(Page text begins)

## The Prosecutor's Fallacy problem


This is a classic problem in probability theory.  David Morin's book <i> Probability for the enthusiastic beginner</i> gives a nice overview and solution of the problem, although one should always try to solve the problem before checking out the solution.

This notebook takes his advice and performs many iterations of the scenario and calculates the percent time that birthdays are duplicated at least one.

#### Problem: 
Detectives in a city, say San Diego (whose population we will assume to be one million), are working on a crime and have put together a description of the perpetrator, based on things such as height, a tattoo, a limp, an earing, etc.  Let's assume that only one person in 10,000 fits the description.  On a routine patrol the next day, police officers see a person fitting the description.  This person is arrested and brought to trial based solely on the fact that he fits the description.

During the trial, the prosecutor tells the jury that since only one person in 10,000 fits the description, it is highly unlikely (far beyond a reasonable doubt) that an innocent person fits the description; it is therefore highly unlikely that the defendant is innocent.  

If you were a member of the jury, would you cast a guilty or not-guilty vote?  What is your level of confidence in your decision?

In [None]:
import numpy as np

In [None]:
# set the number of iterations
n_rounds = int(1e5)

(Page text ends)
(Input records begins)

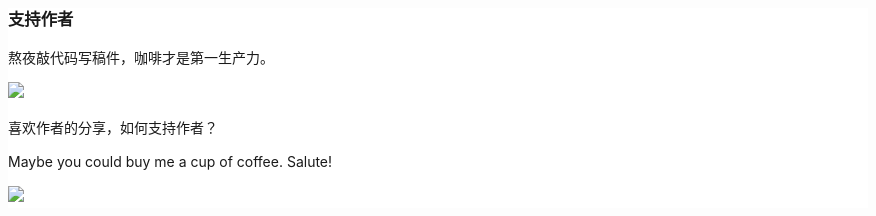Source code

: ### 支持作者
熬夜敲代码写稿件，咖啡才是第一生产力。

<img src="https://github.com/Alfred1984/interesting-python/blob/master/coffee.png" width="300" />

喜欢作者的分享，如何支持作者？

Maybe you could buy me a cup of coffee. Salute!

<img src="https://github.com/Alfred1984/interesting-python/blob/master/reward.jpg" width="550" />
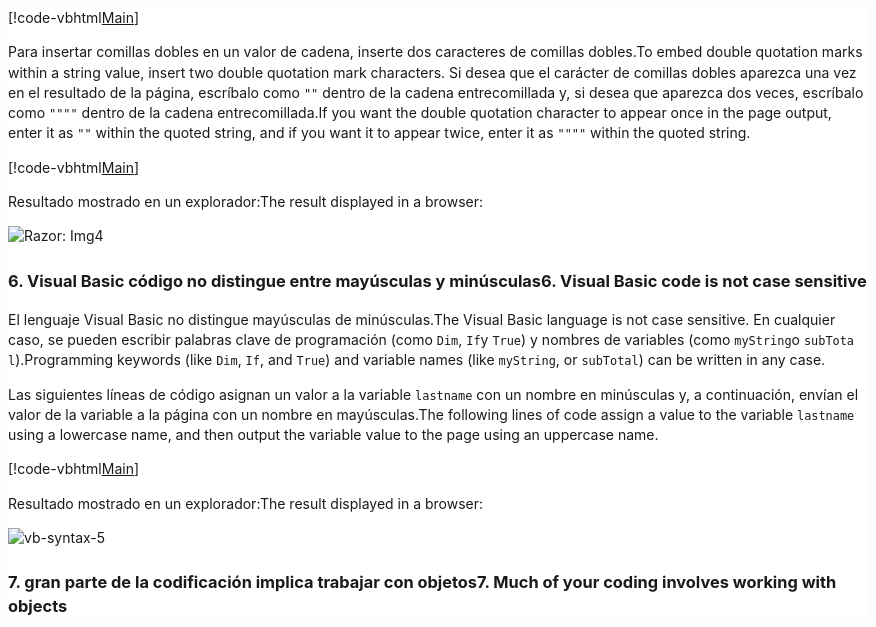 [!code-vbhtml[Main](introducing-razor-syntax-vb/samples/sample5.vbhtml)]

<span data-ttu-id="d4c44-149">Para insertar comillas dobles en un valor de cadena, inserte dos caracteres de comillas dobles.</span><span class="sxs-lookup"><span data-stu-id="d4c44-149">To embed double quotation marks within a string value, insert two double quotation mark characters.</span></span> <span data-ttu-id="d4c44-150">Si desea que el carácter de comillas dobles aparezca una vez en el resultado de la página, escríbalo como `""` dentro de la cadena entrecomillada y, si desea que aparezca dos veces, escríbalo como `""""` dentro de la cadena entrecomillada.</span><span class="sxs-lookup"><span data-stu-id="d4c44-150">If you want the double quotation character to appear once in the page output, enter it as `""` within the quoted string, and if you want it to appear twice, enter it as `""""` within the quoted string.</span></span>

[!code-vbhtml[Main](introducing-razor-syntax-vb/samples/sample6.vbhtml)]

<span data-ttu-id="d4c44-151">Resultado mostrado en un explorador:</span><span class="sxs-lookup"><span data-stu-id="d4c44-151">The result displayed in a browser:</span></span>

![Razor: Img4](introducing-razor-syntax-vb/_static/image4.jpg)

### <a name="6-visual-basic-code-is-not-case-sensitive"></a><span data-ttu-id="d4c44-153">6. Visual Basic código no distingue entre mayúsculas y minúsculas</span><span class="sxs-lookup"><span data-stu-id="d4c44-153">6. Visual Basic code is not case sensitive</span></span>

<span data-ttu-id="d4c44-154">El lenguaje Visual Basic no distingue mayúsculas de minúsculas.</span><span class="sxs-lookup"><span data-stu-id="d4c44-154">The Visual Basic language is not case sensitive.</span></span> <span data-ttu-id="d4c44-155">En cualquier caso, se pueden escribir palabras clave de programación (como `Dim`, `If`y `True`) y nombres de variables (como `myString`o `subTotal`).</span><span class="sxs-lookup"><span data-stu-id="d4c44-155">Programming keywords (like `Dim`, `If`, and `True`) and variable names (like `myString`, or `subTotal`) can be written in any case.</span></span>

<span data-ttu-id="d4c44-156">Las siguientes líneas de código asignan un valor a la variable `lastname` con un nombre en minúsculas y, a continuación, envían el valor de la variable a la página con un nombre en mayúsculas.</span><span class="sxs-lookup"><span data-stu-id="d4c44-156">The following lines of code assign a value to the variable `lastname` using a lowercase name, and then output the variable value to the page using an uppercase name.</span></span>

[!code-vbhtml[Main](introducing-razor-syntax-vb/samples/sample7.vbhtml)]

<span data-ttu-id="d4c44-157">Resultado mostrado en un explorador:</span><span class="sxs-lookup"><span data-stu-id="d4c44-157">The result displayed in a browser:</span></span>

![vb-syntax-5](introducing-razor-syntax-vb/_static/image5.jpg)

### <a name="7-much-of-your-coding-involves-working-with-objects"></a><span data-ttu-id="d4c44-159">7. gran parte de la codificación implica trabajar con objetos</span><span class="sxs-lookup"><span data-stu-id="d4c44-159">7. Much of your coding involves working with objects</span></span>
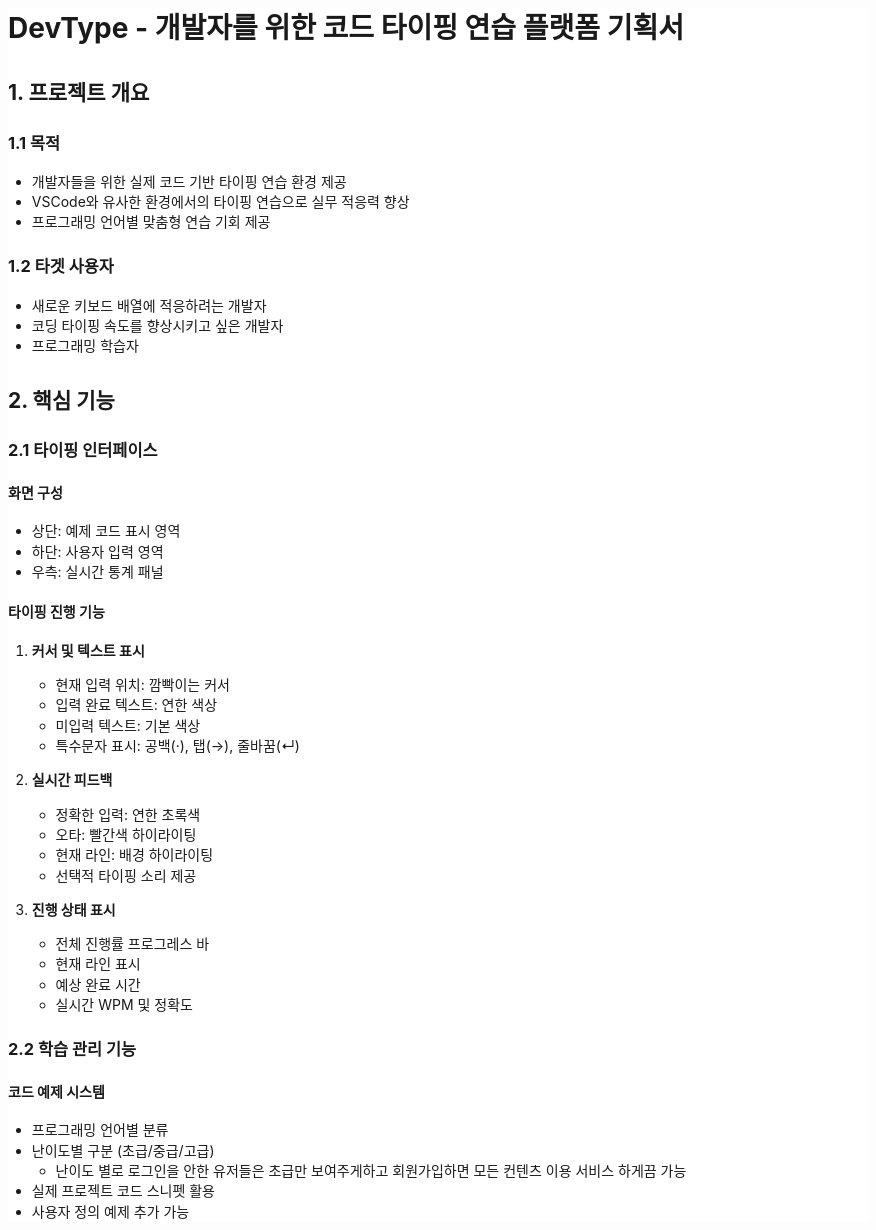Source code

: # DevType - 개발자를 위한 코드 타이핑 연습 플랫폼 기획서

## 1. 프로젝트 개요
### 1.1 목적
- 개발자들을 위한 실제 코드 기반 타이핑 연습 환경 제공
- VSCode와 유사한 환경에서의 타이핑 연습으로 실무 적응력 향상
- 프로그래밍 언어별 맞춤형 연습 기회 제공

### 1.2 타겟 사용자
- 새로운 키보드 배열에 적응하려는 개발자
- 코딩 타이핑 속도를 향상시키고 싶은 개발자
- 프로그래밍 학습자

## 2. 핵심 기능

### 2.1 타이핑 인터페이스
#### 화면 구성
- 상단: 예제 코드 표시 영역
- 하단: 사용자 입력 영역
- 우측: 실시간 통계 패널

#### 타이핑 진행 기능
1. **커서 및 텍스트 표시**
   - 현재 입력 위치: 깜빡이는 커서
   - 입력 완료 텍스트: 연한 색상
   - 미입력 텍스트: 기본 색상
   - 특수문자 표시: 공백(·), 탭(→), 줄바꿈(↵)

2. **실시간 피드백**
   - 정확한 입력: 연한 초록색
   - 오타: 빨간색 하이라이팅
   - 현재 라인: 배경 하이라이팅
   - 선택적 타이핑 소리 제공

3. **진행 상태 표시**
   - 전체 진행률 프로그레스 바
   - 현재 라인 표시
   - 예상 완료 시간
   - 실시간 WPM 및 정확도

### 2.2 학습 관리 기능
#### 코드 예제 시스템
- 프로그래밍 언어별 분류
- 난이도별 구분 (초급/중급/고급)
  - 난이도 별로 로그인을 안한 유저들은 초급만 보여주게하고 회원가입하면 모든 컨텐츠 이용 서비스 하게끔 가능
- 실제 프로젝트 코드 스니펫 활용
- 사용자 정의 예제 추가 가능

(Input records ends)

> _Exercise instructions_
• a. From the entries, turn the lines starting at the line with "타이핑 연습 플랫폼 기획서" up to and including the line with "## 2. 핵심 기능" into a JSON list of strings, one string per line, with blank lines omitted.
• b. Extend the Prosecutor's Fallacy notebook from its final line.

> _Per-task answers_
• a.
[
  ": # DevType - 개발자를 위한 코드 타이핑 연습 플랫폼 기획서",
  "## 1. 프로젝트 개요",
  "### 1.1 목적",
  "- 개발자들을 위한 실제 코드 기반 타이핑 연습 환경 제공",
  "- VSCode와 유사한 환경에서의 타이핑 연습으로 실무 적응력 향상",
  "- 프로그래밍 언어별 맞춤형 연습 기회 제공",
  "### 1.2 타겟 사용자",
  "- 새로운 키보드 배열에 적응하려는 개발자",
  "- 코딩 타이핑 속도를 향상시키고 싶은 개발자",
  "- 프로그래밍 학습자",
  "## 2. 핵심 기능"
]

• b.
# set the number of people in the city
n_people = 1e6

# odds of random person fitting description
odds_random_person_fits_desc = 1/1e4

# the number of people who fit the description of the crime
n_fit_description = n_people*odds_random_person_fits_desc

We assume that for a given person, without any other information, the probability they are guilty of the crime is 1/total_people

In [None]:
results = []

for k in range(n_rounds):
    # all people fitting description
    guilty_looking = np.random.randint(1,n_people,int(n_fit_description))
    
    # randomly choose a guilty person from all fitting description
    guilty_person_index = np.random.randint(0,len(guilty_looking),1)
    
    # randomly choose person off the street who fits the description
    fits_desc_person_index = np.random.randint(0,len(guilty_looking),1)
    
    if guilty_person_index == fits_desc_person_index:
        results.append(1)
    else:
        results.append(0)
        
p_guilty = sum(results)/len(results)

In [None]:
print(f'Total rounds: \t\t\t\t\t\t\t\t{n_rounds}')
print(f'Probability the person on trial is guilty: \t\t\t\t{p_guilty}')
print(f'Said differently, probability the person on trial is innocent: \t\t{1-p_guilty}')